Figurative painter Kim Gulino and family

BIO

I moved away from a small New England town to a sprawling city in the south. This was the 1960s and as the culture shocks kept coming, the world seemed to break apart. Racial tensions were inflamed by the launch of a new and controversial busing program. On television, we witnessed the assassinations of President Kennedy, Robert Kennedy and Martin Luther King, the killing of Lee Harvey Oswald, and images of dead soldiers and the bloody conflict in Vietnam. Bad news followed with the Charles Manson cult murders, the deaths at the Altamont Free Concert, and the massacre at Kent State University. All this disturbing violence and the angry protests were broadcast everywhere, and continuously. Although great music, and powerful youth and feminism movements helped smooth out some of the jagged edges, my family still managed to squeeze in three more household moves. By the time the Watergate scandal broke and President Nixon resigned, the Vietnam War finally ended, and Son of Sam completed his serial killings, the cultural turmoil took a rest. But by then, childhood was over.
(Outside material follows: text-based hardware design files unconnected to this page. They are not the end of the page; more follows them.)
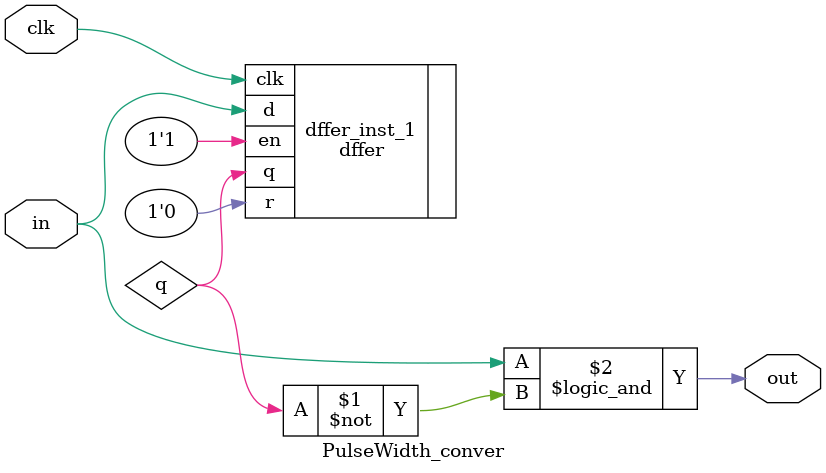
<source format=v>
module PulseWidth_conver (
    in,
    clk,
    out
);
    input in, clk;
    output out;

    wire q;

    //第一级D触发器
    dffer dffer_inst_1(.d(in), .clk(clk), .r(1'b0), .q(q), .en(1'b1));

    assign out = (in && ~q);
endmodule
</source>
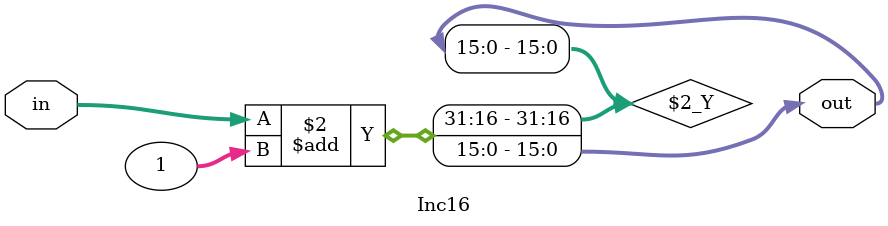
<source format=v>

module Inc16(
    input [15:0] in,
    output reg [15:0] out
);
    always @(*) begin
        case (1'b1)
            1'b1: out = in + 1;
        endcase
    end
endmodule

</source>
Painter Kim Gulino attending college in Ohio

EDUCATION

Not surprisingly, drawing soothed me. That desire to “make pictures” likely stemmed from an interest in cartoons and comics, television, and magazines. For the little I knew then, Andy Warhol and Pop Art were the beginning of all art history. I expanded my knowledge and discovered new mediums after spending two years at Marietta College in Ohio, and then transferring to Syracuse University in New York, where I graduated with a BFA in Illustration from their College of Visual and Performing Arts. After school, I found a job in New York City, at a time when it was becoming the epicenter of experimental art. Warhol, Jean-Michel Basquiat and Keith Haring were still alive. Working artists such as Nan Goldin, Cindy Sherman, Julian Schnabel, David Salle, and Eric Fischl and many others, were around my age. Being close enough to observe all the creativity coming out of Soho and this “East Village Art Movement,” led me to think this was the best place and the perfect time to kickstart my own painting.